Borides
containing 4d or 5d transition metals are among the most
common types of high hardness materials because of the high valence
electron density of the metals combined with short, covalent main
group bonding. Unfortunately, even though these compounds have outstanding
mechanical properties, most 4d and 5d transition metals are expensive
with low natural availability. Studying their 3d counterparts such
as Cr3B4 which has an experimentally measured
Vickers hardness of 26 GPa, may provide insight on the structure–property
relationship that can be used to develop earth-abundant, 3d transition
metal based high hardness materials. The origin of the mechanical
properties in Cr3B4 was therefore computationally
investigated using density functional theory.

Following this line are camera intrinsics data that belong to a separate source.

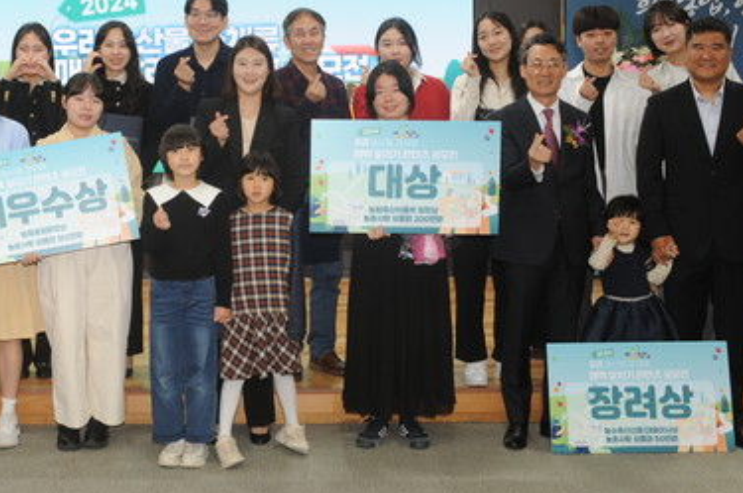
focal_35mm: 64
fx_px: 1319
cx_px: 228
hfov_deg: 31.1
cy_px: 153
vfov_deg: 21.1
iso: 1000
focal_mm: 40
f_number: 7.1
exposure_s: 1/60
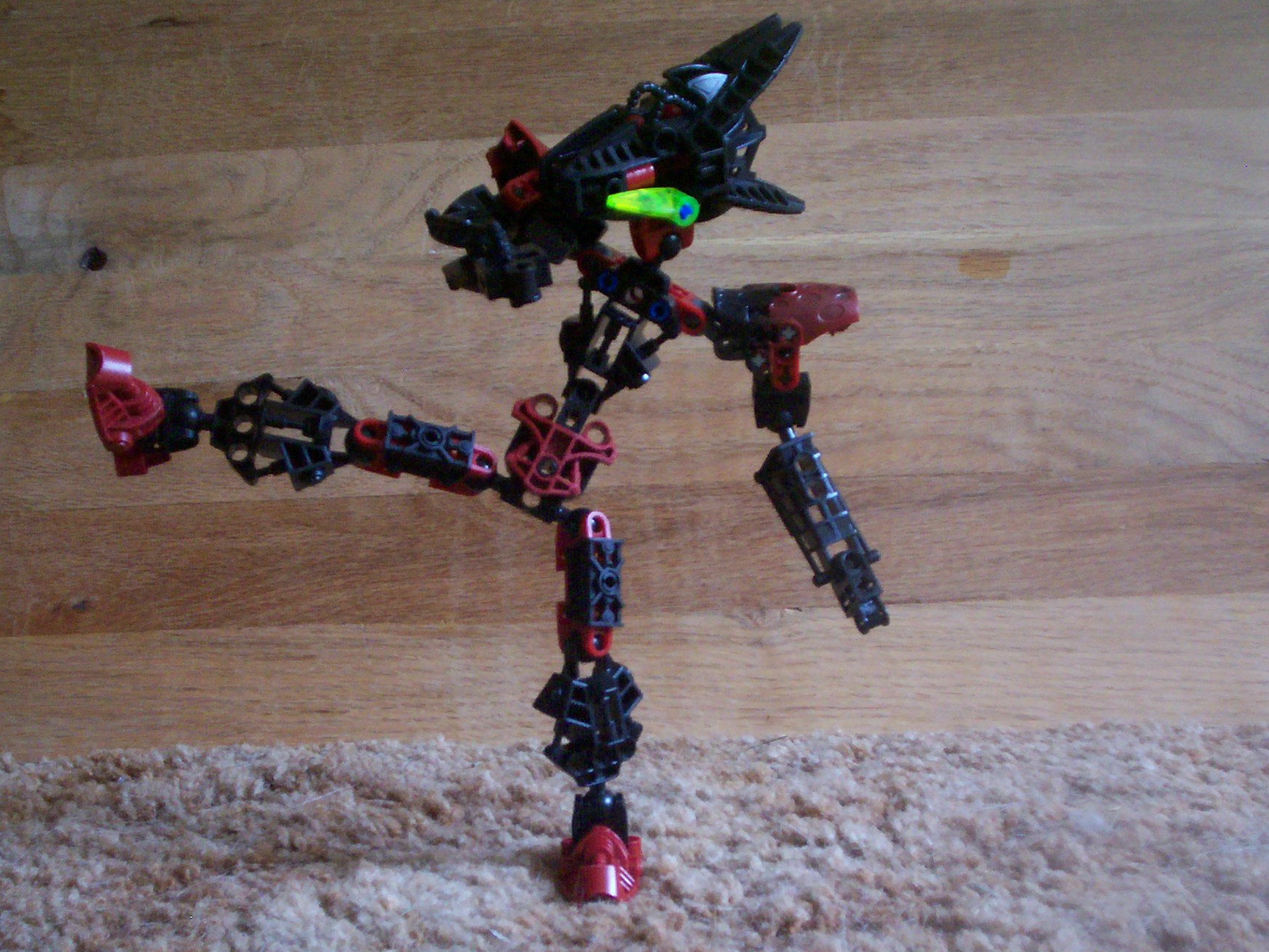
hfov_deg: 39.7
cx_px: 619
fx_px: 1760
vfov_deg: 30.1
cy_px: 606
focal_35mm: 48
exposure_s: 1/8.86
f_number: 4.5
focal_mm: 5.9
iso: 200
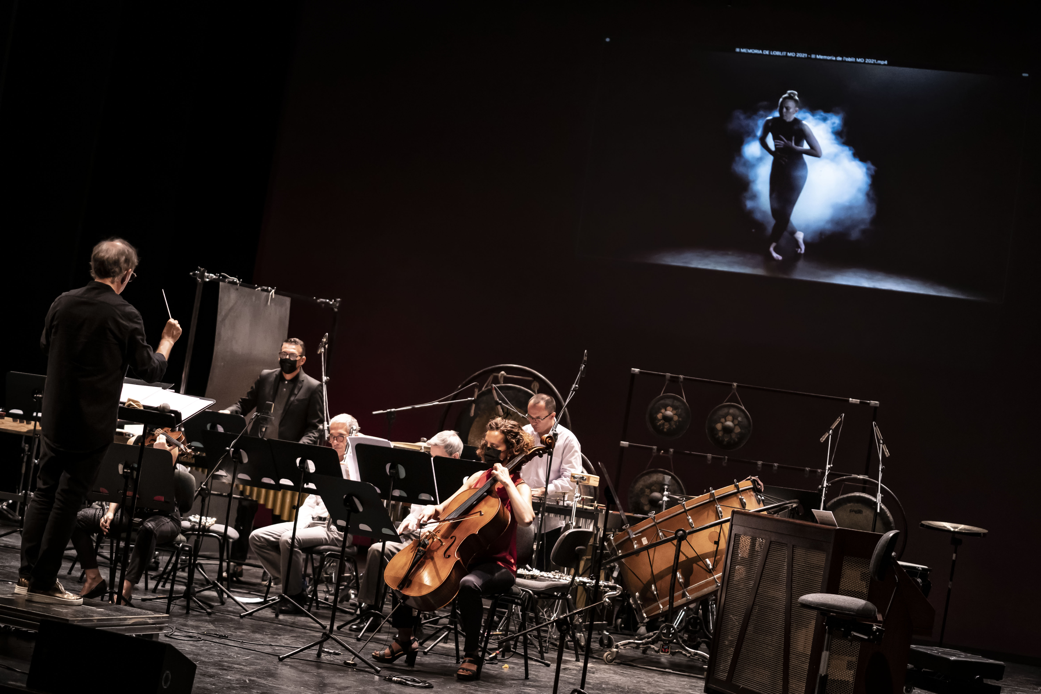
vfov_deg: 19.5
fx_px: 2024
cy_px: 347
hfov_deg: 28.8
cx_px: 520
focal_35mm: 70
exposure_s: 1/250
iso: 2500
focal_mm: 70
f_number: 2.8
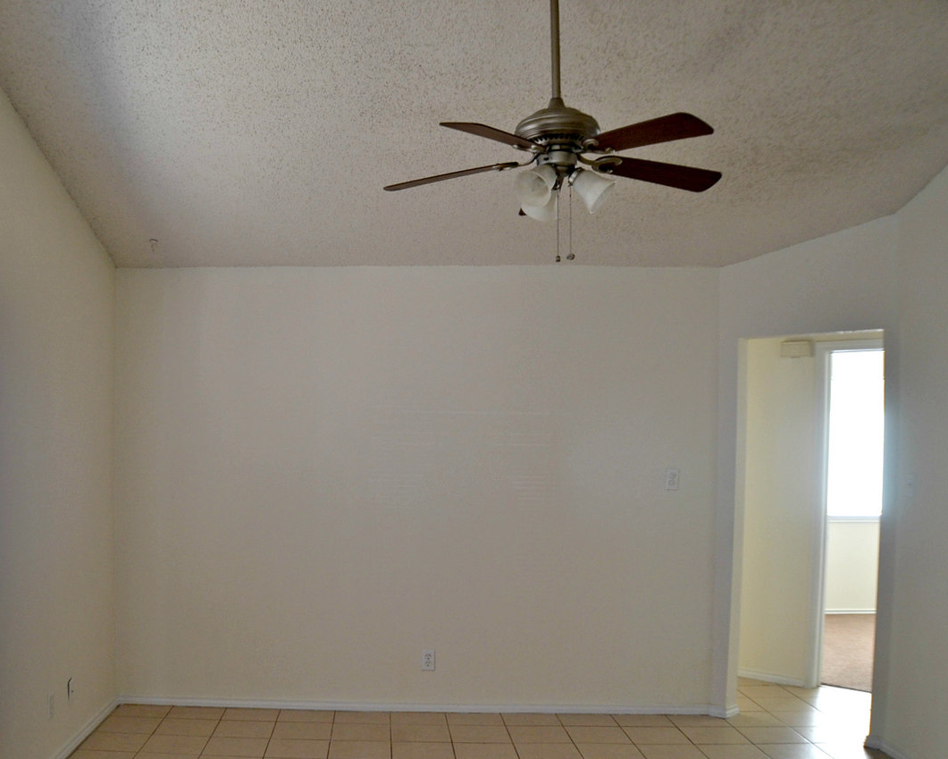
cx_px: 294
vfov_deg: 34.7
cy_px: 476
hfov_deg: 42.2
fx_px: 1207
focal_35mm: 43
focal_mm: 20
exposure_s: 1/60
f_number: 3.5
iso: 500
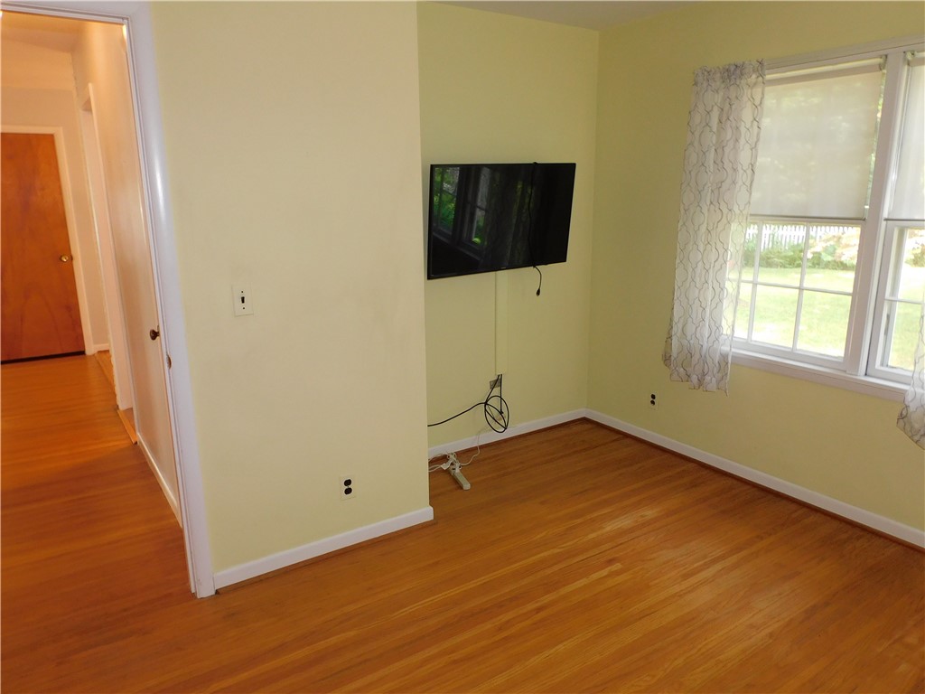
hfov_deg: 71.6
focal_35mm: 24
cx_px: 462
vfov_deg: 56.8
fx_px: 641
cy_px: 347
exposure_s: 1/30
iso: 200
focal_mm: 4.3
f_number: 3.3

The changes in bonding
as a function of composition were analyzed through crystal orbital
Hamilton population calculations and revealed that the bonding in
Cr3B4 could be optimized by changing the valence
electron count via vanadium substitution. The calculations also verify
that as the bonding states are optimized, the mechanical properties
are improved. Further influencing the bonding by introducing Ti across
the hypothetical “V3–x
Ti
x
B4” solid solution shows
significant deterioration of the mechanical properties as the occupied
bonding states are depleted. These results prove the relationship
between bonding and intrinsic mechanical properties and indicate that
bonding optimization through elemental substitution is an effective
approach to tailor the properties of structural materials.